6. Phased implementation

  1. Literal INSERT … VALUES — including the RETURNING and ON CONFLICT … variants (they exist today and the shortid-autofill path already carries those trailing clauses, so excluding them would be the artificial split). The common case; converges execution on the DSL bound path; closes the proven validation gap and the error-value display in one move. Highest value, smallest blast radius.
  2. UPDATE … SET literals (bind literal assignments; expression assignments stay text).
  3. Completion/highlighting for the typed slots on the SQL surface (if not already delivered by the mechanism chosen in §5).

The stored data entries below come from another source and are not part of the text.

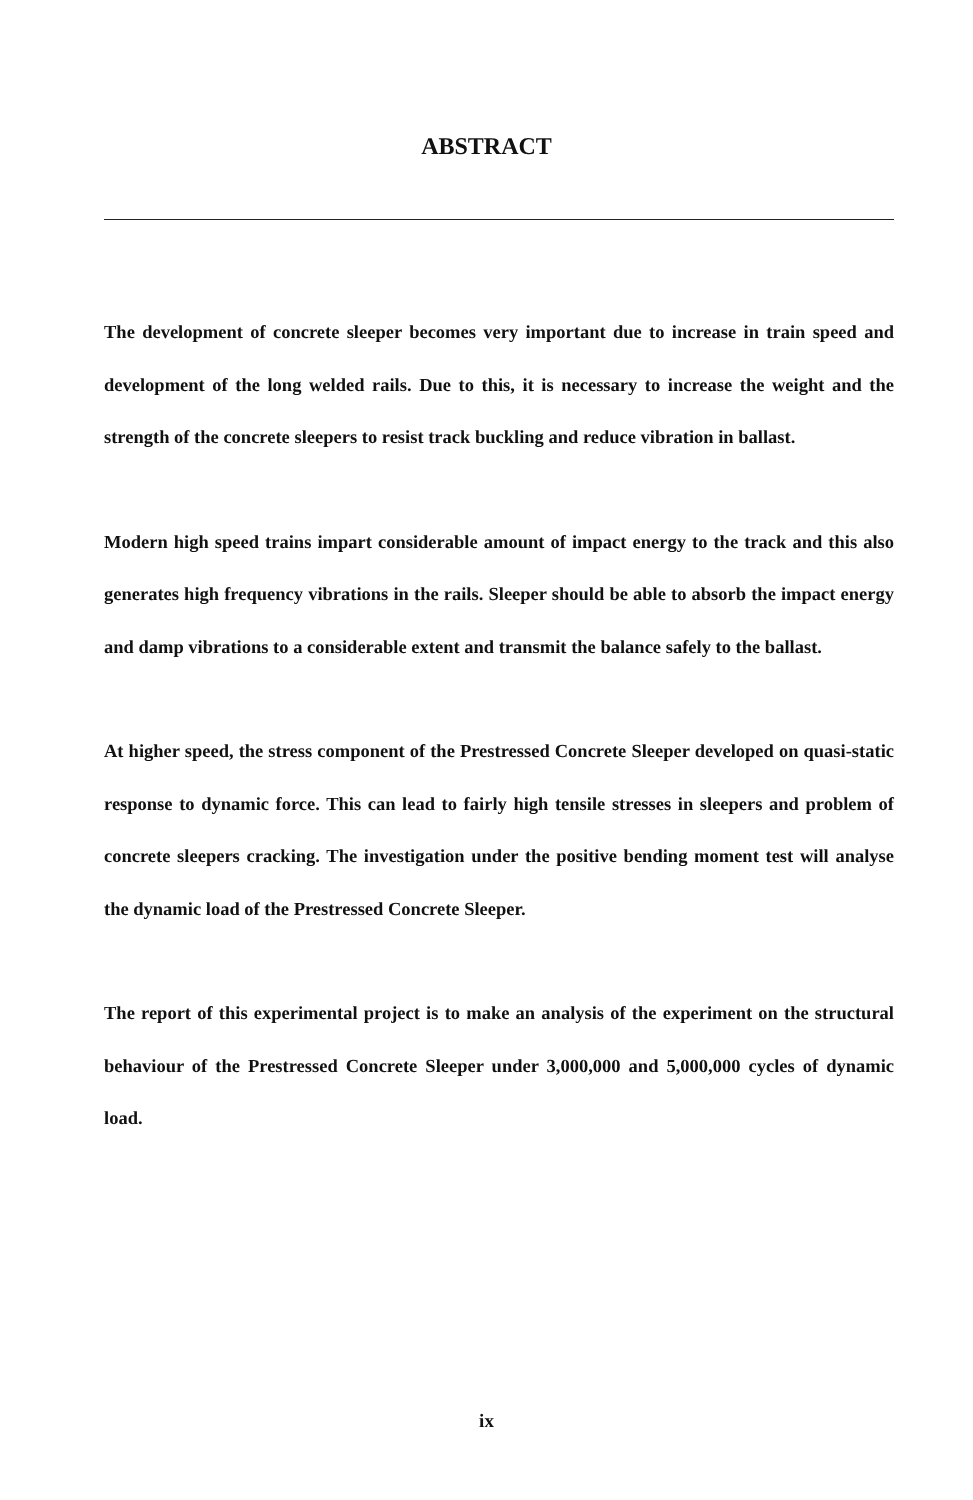ABSTRACT
The development of concrete sleeper becomes very important due to increase in train speed and development of the long welded rails. Due to this, it is necessary to increase the weight and the strength of the concrete sleepers to resist track buckling and reduce vibration in ballast.
Modern high speed trains impart considerable amount of impact energy to the track and this also generates high frequency vibrations in the rails. Sleeper should be able to absorb the impact energy and damp vibrations to a considerable extent and transmit the balance safely to the ballast.
At higher speed, the stress component of the Prestressed Concrete Sleeper developed on quasi-static response to dynamic force. This can lead to fairly high tensile stresses in sleepers and problem of concrete sleepers cracking. The investigation under the positive bending moment test will analyse the dynamic load of the Prestressed Concrete Sleeper.
The report of this experimental project is to make an analysis of the experiment on the structural behaviour of the Prestressed Concrete Sleeper under 3,000,000 and 5,000,000 cycles of dynamic load.
ix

SELECT and INSERT … SELECT (and every expression value position) remain on the text side throughout — by design and documented, not by omission. RETURNING / ON CONFLICT are not on this list: they are clauses over a statement whose literal VALUES still bind (§1/§2), and Phase 1 carries them.

7. Non-goals

  • A structural SELECT. Not now, not as a consequence of this ADR. Queries stay text. (If a future need ever forces SELECT toward an owned AST, that is its own ADR with its own justification — flagged as a watch-item, not a plan.)
  • A full typed SQL-expression AST. Expressions stay validated text; ADR-0031's "no Expr AST" stands. We do not impose the DSL's limited Expr on the SQL surface (that would regress ADR-0030 §4's full-surface guarantee).
  • Removing the verbatim path. It remains the executor for every expression and query position; this ADR narrows where it applies, it does not delete it.

Consequences

  • Advanced mode stops being a feedback-free zone for data values. A learner typing a malformed date/shortid/int literal in a SQL INSERT gets the same catch-and-explain they get in simple mode.
  • One model, fewer paths. Literal DML converges on the DSL's proven parameter-binding execution; the two surfaces stop diverging on the case they share.
  • The full SQL expression + query surface is preserved, because expressions and SELECT are explicitly left on the text side. No regression to the advanced surface ADR-0030 §4 protects.
  • Rework, not rewrite. ADR-0033's Sql* command variants and the worker handlers stay; they gain typed-literal payloads and the literal execution path changes. Phased so each step is independently shippable and testable, with the existing ADR-0033 tests as the regression net.
  • A new seam to keep honest: the literal-vs-expression boundary in the grammar. It must be explicit and tested (a position that is a bare literal binds; a position that is any expression stays text; a signed numeric is a literal; NULL/true/false are literals), or it will drift.
  • Execution reconstruction is the load-bearing implementation challenge. A row mixing literals and expressions must be re-emitted as VALUES (?1, expr-text, ?2) — bound placeholders spliced with the original expression spans, with any RETURNING/ON CONFLICT tail re-appended. This is the strongest argument for the typed-slot grammar mechanism (§5): it yields per-position structure (slot → bind; sql_expr → text span) directly, whereas the post-parse pass must recover those spans itself. The existing shortid-autofill rewrite (plan_shortid_autofill) already does statement reconstruction with bound params + a preserved trailing clause, so the pattern is not new — but it must be got right or a literal silently becomes text.
  • Cost if we are wrong about SELECT. If a future requirement shows SELECT genuinely needs an owned AST, this ADR does not help with it — but nor does it obstruct it. The boundary chosen here (queries = text) is the current best line, taken with eyes open.

See also

  • ADR-0030 §4 — the execute-path split this ADR narrows for DML (the SELECT half stands).
  • ADR-0033 — the SQL DML grammar + the verbatim execution model this ADR amends for literal values.
  • ADR-0035 — the DDL precedent: structural, not verbatim ("verbatim was a DML convenience, not a rule").
  • ADR-0026 — the DSL's deliberately-limited Expr; not imposed on the SQL surface here.
  • ADR-0031 — sql_expr is validate-only (no Expr AST); unchanged.
  • ADR-0032 — SELECT feedback-from-walk; the proof that text-to-engine is right for queries.
  • ADR-0029 — the column type/constraint model the literal validators enforce.
  • ADR-0035 Amendment 1 (F2 follow-up) — the neutral "that value" safety net that remains correct for computed values.